EXERCISE INPUTS:
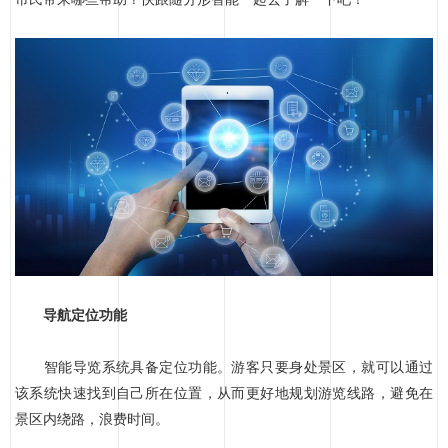
导航定位功能
智能导览系统具备定位功能。游客只要身处景区，就可以通过
该系统快速找到自己所在位置，从而更好地规划游览线路，避免在
景区内绕路，浪费时间。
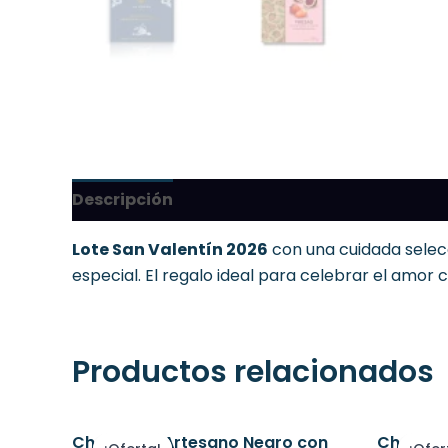
Descripción
Lote San Valentín 2026
con una cuidada selec
especial. El regalo ideal para celebrar el amor 
Productos relacionados
El
El
El
precio
precio
pre
Chocolate Artesano Negro con
Chocola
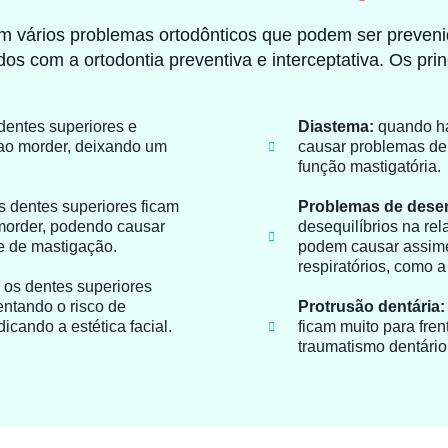
m vários problemas ortodônticos que podem ser preven
dos com a ortodontia preventiva e interceptativa. Os prin
entes superiores e
Diastema:
quando há
 ao morder, deixando um
causar problemas de
função mastigatória.
 dentes superiores ficam
Problemas de desen
 morder, podendo causar
desequilíbrios na rel
de de mastigação.
podem causar assimet
respiratórios, como 
os dentes superiores
entando o risco de
Protrusão dentária:
icando a estética facial.
ficam muito para fre
traumatismo dentário 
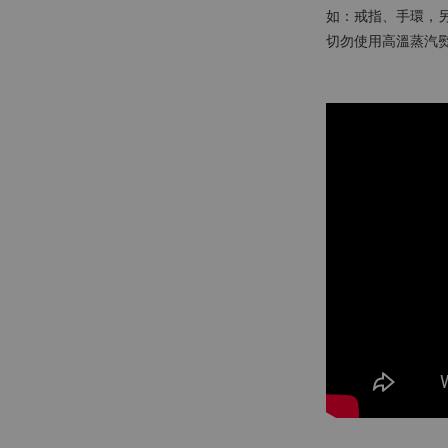
如：戒指、手環，
切勿使用高溫蒸汽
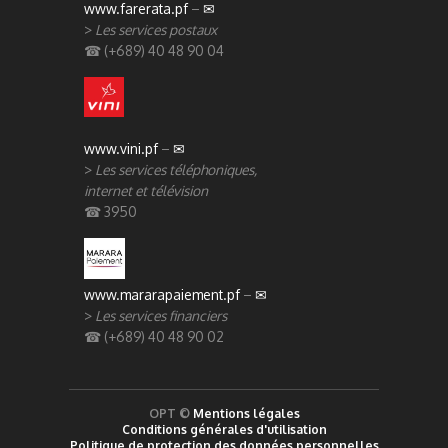
www.farerata.pf
–
✉
>
Les services postaux
☎ (+689) 40 48 90 04
www.vini.pf
–
✉
>
Les services téléphoniques,
internet et télévision
☎ 3950
www.mararapaiement.pf
–
✉
>
Les services financiers
☎ (+689) 40 48 90 02
OPT ©
Mentions légales
Conditions générales d'utilisation
Politique de protection des données personnelles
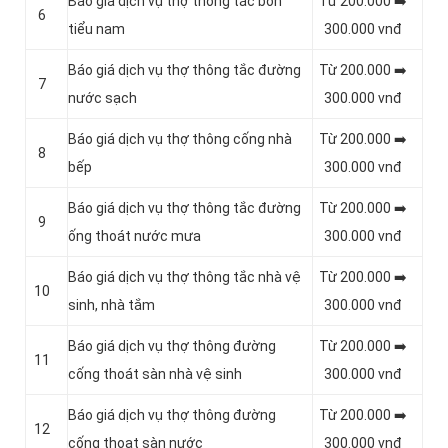
Báo giá dịch vụ thợ thông tắc bồn
Từ 200.000 ➡️
6
tiểu nam
300.000 vnđ
Báo giá dịch vụ thợ thông tắc đường
Từ 200.000 ➡️
7
nước sạch
300.000 vnđ
Báo giá dịch vụ thợ thông cống nhà
Từ 200.000 ➡️
8
bếp
300.000 vnđ
Báo giá dịch vụ thợ thông tắc đường
Từ 200.000 ➡️
9
ống thoát nước mưa
300.000 vnđ
Báo giá dịch vụ thợ thông tắc nhà vệ
Từ 200.000 ➡️
10
sinh, nhà tắm
300.000 vnđ
Báo giá dịch vụ thợ thông đường
Từ 200.000 ➡️
11
cống thoát sàn nhà vệ sinh
300.000 vnđ
Báo giá dịch vụ thợ thông đường
Từ 200.000 ➡️
12
cống thoat sàn nước
300.000 vnđ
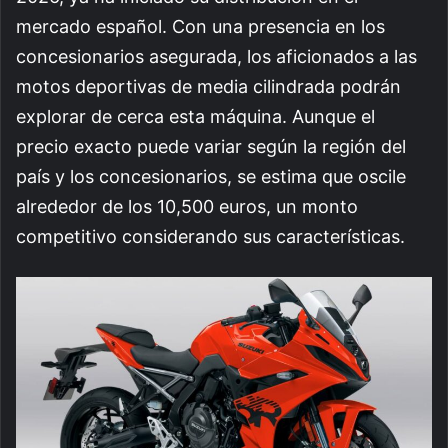
mercado español. Con una presencia en los
concesionarios asegurada, los aficionados a las
motos deportivas de media cilindrada podrán
explorar de cerca esta máquina. Aunque el
precio exacto puede variar según la región del
país y los concesionarios, se estima que oscile
alrededor de los 10,500 euros, un monto
competitivo considerando sus características.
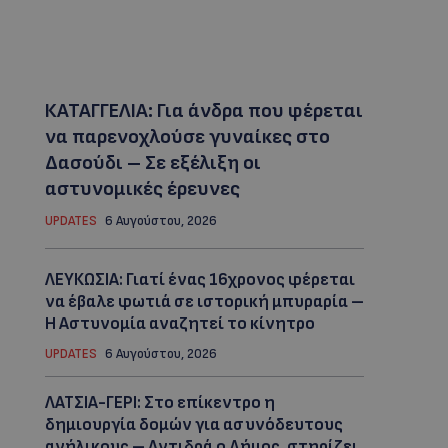
ΚΑΤΑΓΓΕΛΙΑ: Για άνδρα που φέρεται
να παρενοχλούσε γυναίκες στο
Δασούδι – Σε εξέλιξη οι
αστυνομικές έρευνες
UPDATES
6 Αυγούστου, 2026
ΛΕΥΚΩΣΙΑ: Γιατί ένας 16χρονος φέρεται
να έβαλε φωτιά σε ιστορική μπυραρία –
Η Αστυνομία αναζητεί το κίνητρο
UPDATES
6 Αυγούστου, 2026
ΛΑΤΣΙΑ-ΓΕΡΙ: Στο επίκεντρο η
δημιουργία δομών για ασυνόδευτους
ανήλικους – Αντιδρά ο Δήμος, στηρίζει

DIRECTIONS FOR THIS TASK: For every line of the records that has the word "thông" in it, make a copy.

TASK OUTPUT:
Báo giá dịch vụ thợ thông tắc bồn
Báo giá dịch vụ thợ thông tắc đường
Báo giá dịch vụ thợ thông cống nhà
Báo giá dịch vụ thợ thông tắc đường
Báo giá dịch vụ thợ thông tắc nhà vệ
Báo giá dịch vụ thợ thông đường
Báo giá dịch vụ thợ thông đường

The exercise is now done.